Apr 10, 2026
Data lake formats like Apache Iceberg suffer from the small writes problem: every write produces a new file, causing degraded read performance, expensive compaction, and operational headaches.
DuckLake solves this with data inlining: it stores small batches directly in its catalog database and flushes them on demand. Their benchmark showed DuckLake with data inlining 926x faster queries and 105x faster ingestion than Apache Iceberg.
pg_ducklake supports data inlining too. And because pg_ducklake runs just inside the catalog database, those inlined writes can bypass DuckDB and go directly to Postgres, without loss of visibility and ACID.

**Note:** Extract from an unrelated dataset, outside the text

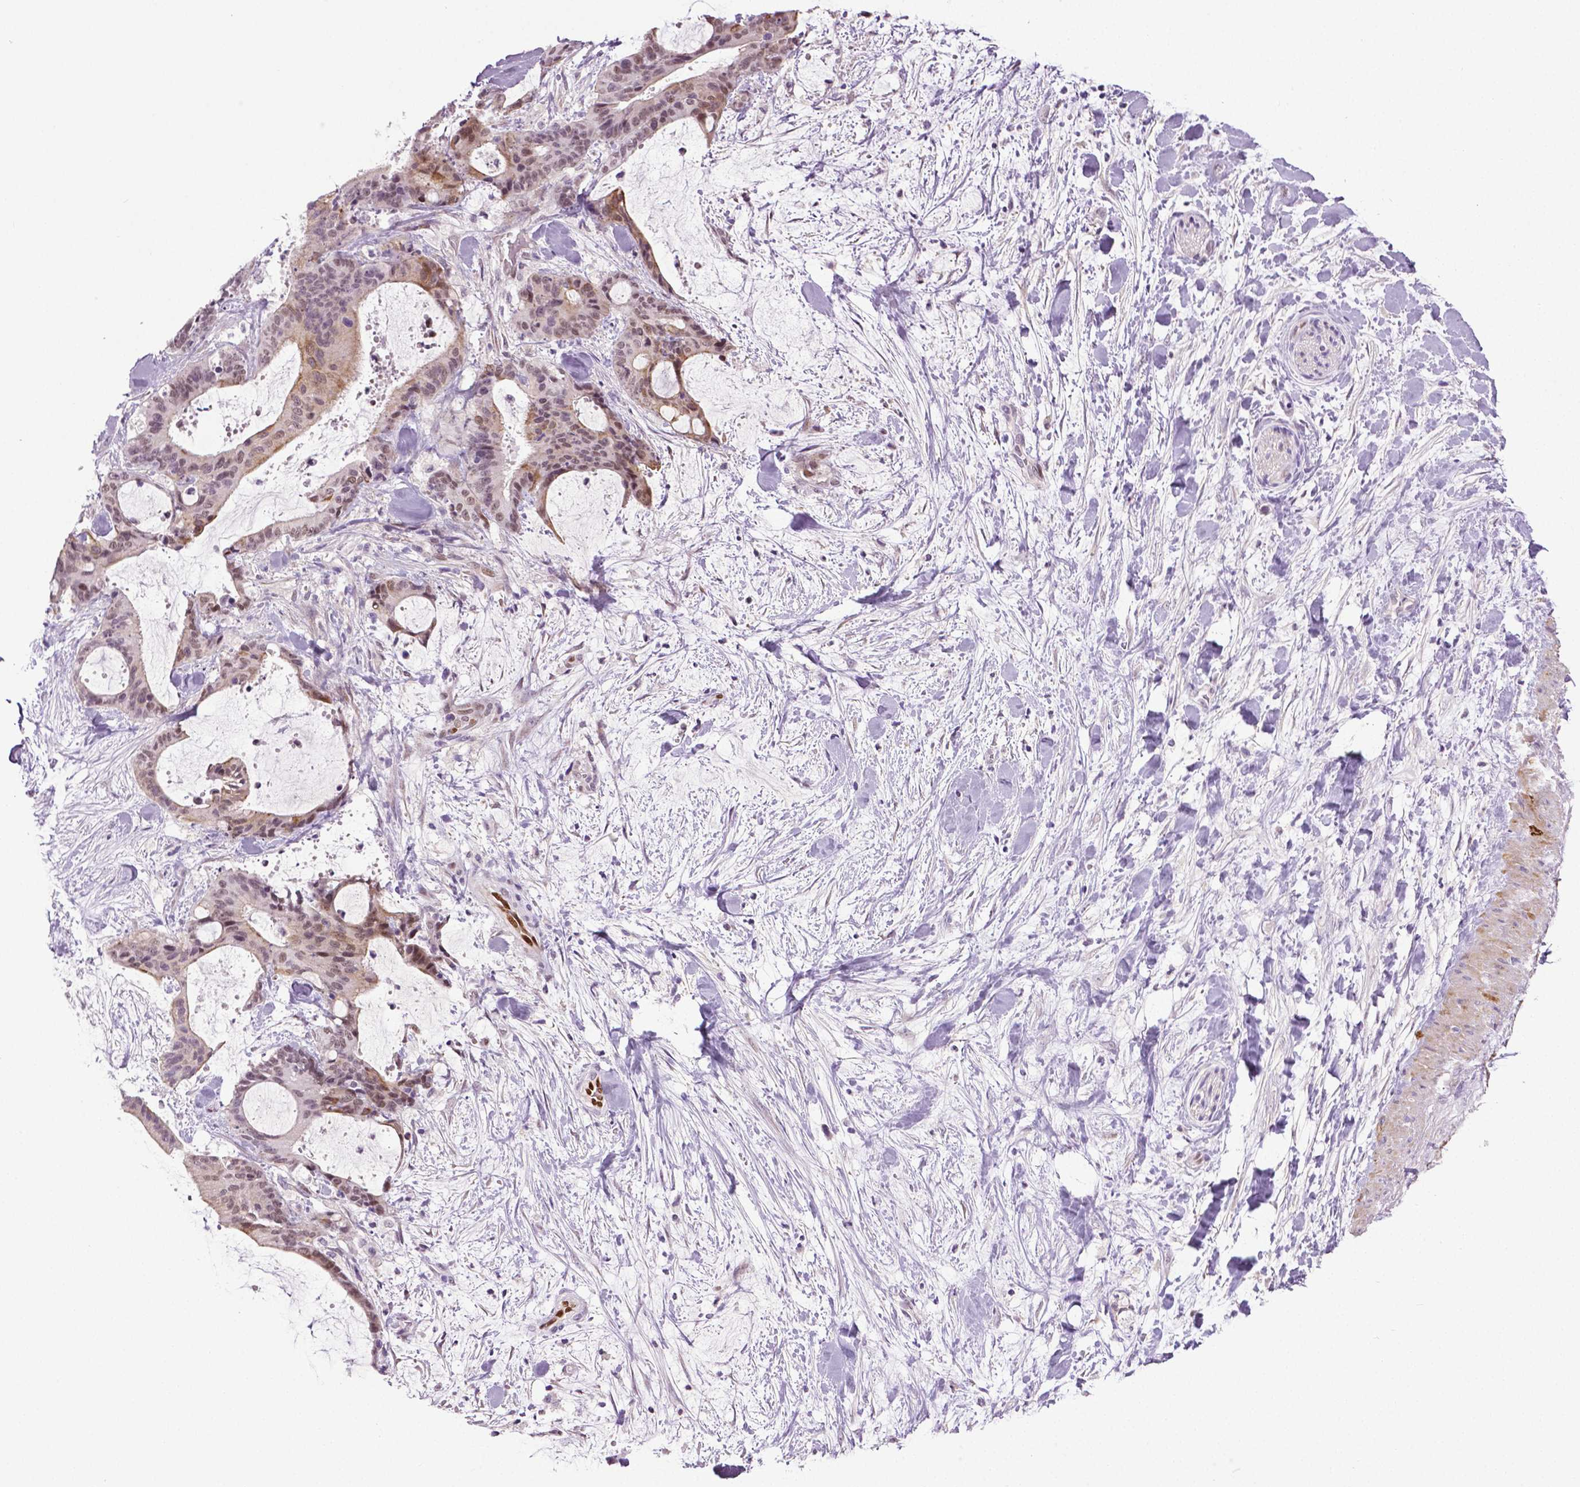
{"staining": {"intensity": "weak", "quantity": ">75%", "location": "nuclear"}, "tissue": "liver cancer", "cell_type": "Tumor cells", "image_type": "cancer", "snomed": [{"axis": "morphology", "description": "Cholangiocarcinoma"}, {"axis": "topography", "description": "Liver"}], "caption": "The immunohistochemical stain shows weak nuclear positivity in tumor cells of liver cholangiocarcinoma tissue.", "gene": "PTGER3", "patient": {"sex": "female", "age": 73}}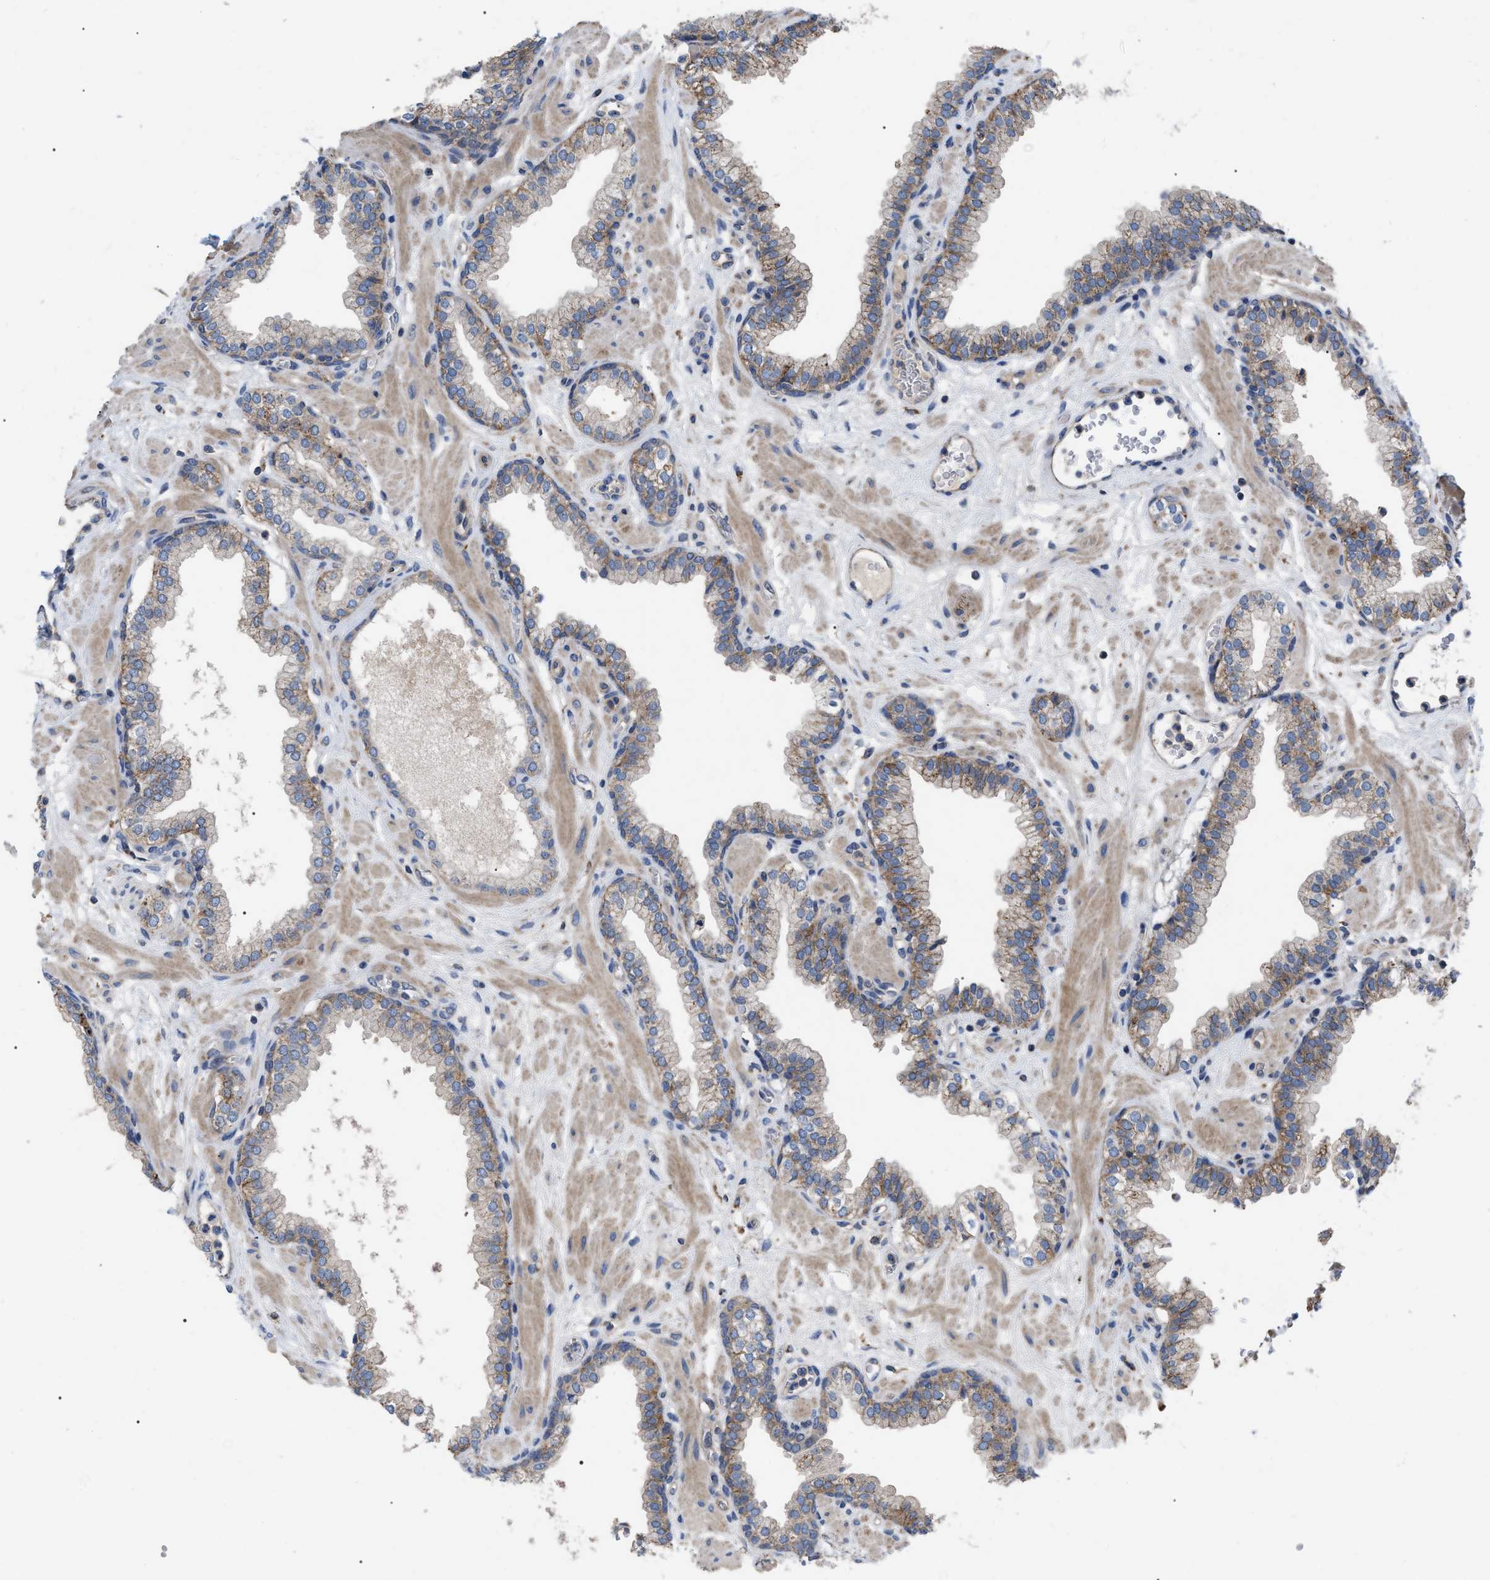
{"staining": {"intensity": "weak", "quantity": "25%-75%", "location": "cytoplasmic/membranous"}, "tissue": "prostate", "cell_type": "Glandular cells", "image_type": "normal", "snomed": [{"axis": "morphology", "description": "Normal tissue, NOS"}, {"axis": "morphology", "description": "Urothelial carcinoma, Low grade"}, {"axis": "topography", "description": "Urinary bladder"}, {"axis": "topography", "description": "Prostate"}], "caption": "Weak cytoplasmic/membranous positivity is identified in approximately 25%-75% of glandular cells in normal prostate. The staining was performed using DAB to visualize the protein expression in brown, while the nuclei were stained in blue with hematoxylin (Magnification: 20x).", "gene": "FAM171A2", "patient": {"sex": "male", "age": 60}}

TL;DR: We reproduced the streaming benchmark in pg_ducklake, and the result showed that pg_ducklake inserts small batches 5.8x faster than DuckDB+DuckLake.
Streaming Benchmark
We use one partition of the ClickBench HITS dataset and stream 300,000 rows in batches of 10, matching the settings from the DuckLake blog. Three scenarios:
| Scenario | Insert path |
|---|---|
| pg_heap | Regular Postgres INSERT |
| pg_ducklake | Direct insert (UNNEST, bypasses SPI) |
| DuckDB + DuckLake | DuckDB with PG catalog |
Both pg_ducklake and standalone DuckDB use the same resources: 12 GB memory, 8 threads.
Insert results:
| Scenario | Time (s) | Rows/s |
|---|---|---|
| pg_heap | 77.8 | 3,855 |
| pg_ducklake | 202.8 | 1,479 |
| DuckDB + DuckLake | 1,185.5 | 253 |
pg_ducklake inserts are 5.8x faster than standalone DuckDB+DuckLake. This makes sense: inlined data lives in Postgres catalog tables, and Postgres is well optimized for OLTP writes. The pg_heap baseline (3,855 rows/s) shows the ceiling: pg_ducklake is within 2.6x of raw heap inserts despite also maintaining DuckLake metadata.
Standalone DuckDB, on the other hand, goes through a different path: it manages its own connection to the catalog Postgres, serializes data through pyarrow, and handles inlining internally.
After flushing to Parquet files, both pg_ducklake and standalone DuckDB end up with the same data distribution, so follow-up queries via DuckDB achieve the same analytical performance.
[^]: The benchmark scripts are at test/benchmark/data-inlining/.
How direct insert works
In standalone DuckDB, inserting into a DuckLake table goes through DuckDB’s query engine, which then deparses values back into SQL and sends them to the catalog Postgres over a connection. The values get parsed and serialized multiple times on the round trip.
pg_ducklake skips all of that. When you execute batch inserts, the planner hook intercepts the statement before it reaches DuckDB and inserts directly into the inlined data table. The values are parsed once, and the rows go straight into PostgreSQL heap pages.
We currently only catch the INSERT INTO ... SELECT UNNEST($1), UNNEST($2), ... pattern, the most common shape in our CDC workflows. We plan to support more patterns. We’d love to hear what your insert patterns look like. Reach out on GitHub.
Conclusion
pg_ducklake is built for production data workflows in the PostgreSQL ecosystem: CDC, event streams, ETL pipelines. It gives you lakehouse storage with the OLTP insert path that Postgres is known for.
For interactive analytics, you can connect a standalone DuckDB directly to the same PostgreSQL catalog. pg_ducklake handles the ingestion, DuckDB handles the queries.